Liverpool are reportedly closing in on a deal that would see them receive £90 million in return for the naming rights to their new main stand at Anfield.
That's according to the Daily Mail's Dominic King, who reported the club's chief commercial officer Billy Hogan has travelled to China to discuss the sale of the naming rights with three interested companies, with a view to securing a 10-year deal for £7 to 9 million per season.
Anfield's main stand is being revamped, and upon completion the ground's capacity will rise to 54,000—making it the third-largest stadium in the Premier League after Old Trafford and the Emirates Stadium.
Sports finance journalist Alex Miller believes the deal is a cause for optimism at Liverpool and a sign of the club's ambitions:
With Premier League sides to receive an unprecedented level of revenue due to the impending £5.1 billion TV deal, the Reds will be hoping the added income from the stand's naming rights can give them an edge over their domestic rivals.

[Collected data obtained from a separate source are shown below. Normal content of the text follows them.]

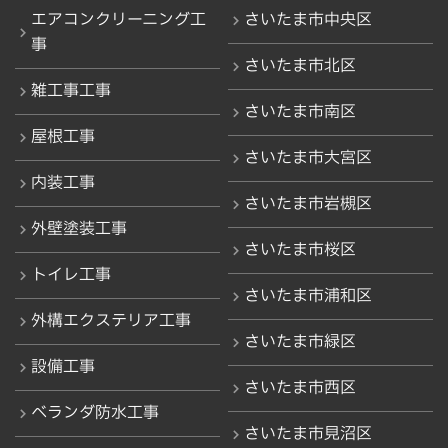
エアコンクリーニング工
さいたま市中央区
事
さいたま市北区
雑工事工事
さいたま市南区
屋根工事
さいたま市大宮区
内装工事
さいたま市岩槻区
外壁塗装工事
さいたま市桜区
トイレ工事
さいたま市浦和区
外構エクステリア工事
さいたま市緑区
設備工事
さいたま市西区
ベランダ防水工事
さいたま市見沼区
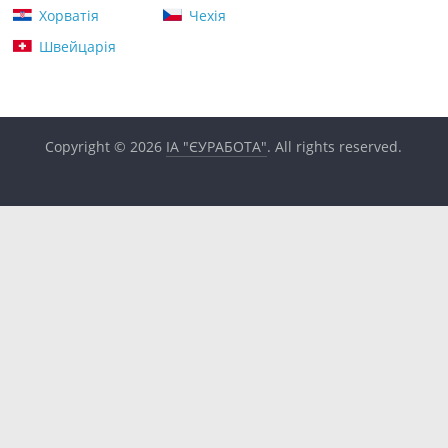
Хорватія
Чехія
Швейцарія
Copyright © 2026
ІА "ЄУРАБОТА"
. All rights reserved.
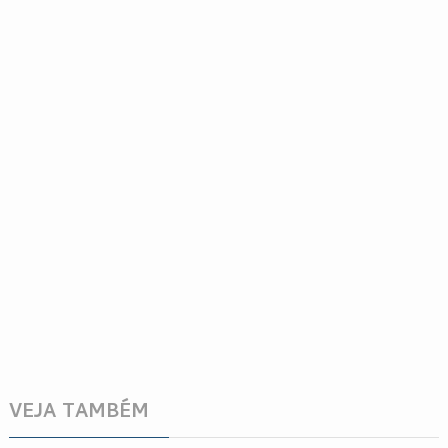
VEJA TAMBÉM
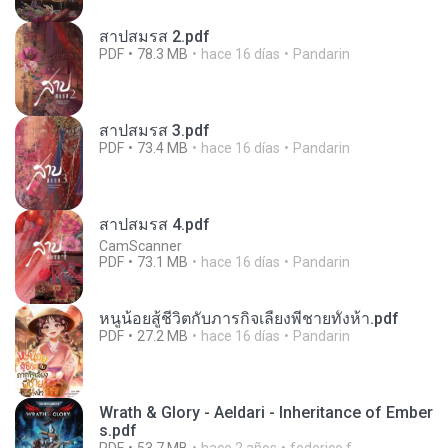
สาปสมรส 2.pdf
PDF
78.3 MB
hace 16 días
Pandarin
สาปสมรส 3.pdf
PDF
73.4 MB
hace 16 días
Pandarin
สาปสมรส 4.pdf
CamScanner
PDF
73.1 MB
hace 16 días
Pandarin
หนูน้อยสู้ชีวิตกับภารกิจเลี้ยงพี่ชายทั้งห้า.pdf
PDF
27.2 MB
hace 16 días
Pandarin
Wrath & Glory - Aeldari - Inheritance of Ember
s.pdf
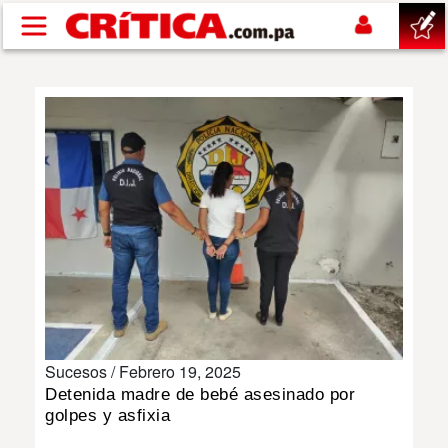
Pasar al contenido principal
buscar
SUCESOS
NACIONAL
POLÍTICA
SHOW
Sucesos /
Febrero 19, 2025
DEPORTES
Detenida madre de bebé asesinado por
golpes y asfixia
MUNDO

Such a lucrative deal could well have an impact on the club's dealings in the transfer market—by freeing up further funds for Jurgen Klopp to spend on recruitment—and the wages they can offer new signings and those already at the club.
With historic stadiums like Anfield, the sale of naming rights can often be a tricky issue for clubs to pull off without angering fans—see Mike Ashley's decision to rename St James' Park the "Sports Direct Arena" and the reaction Newcastle United fans had—but being just a stand in this case, the decision could be welcomed by supporters.
The Anfield faithful have been vocally protesting ticket prices at Liverpool in recent weeks, though, with some success. News of another significant source of revenue for the club could prompt further calls for the reduction of prices, so expect that debate to continue if the Reds are able to secure the deal they seek.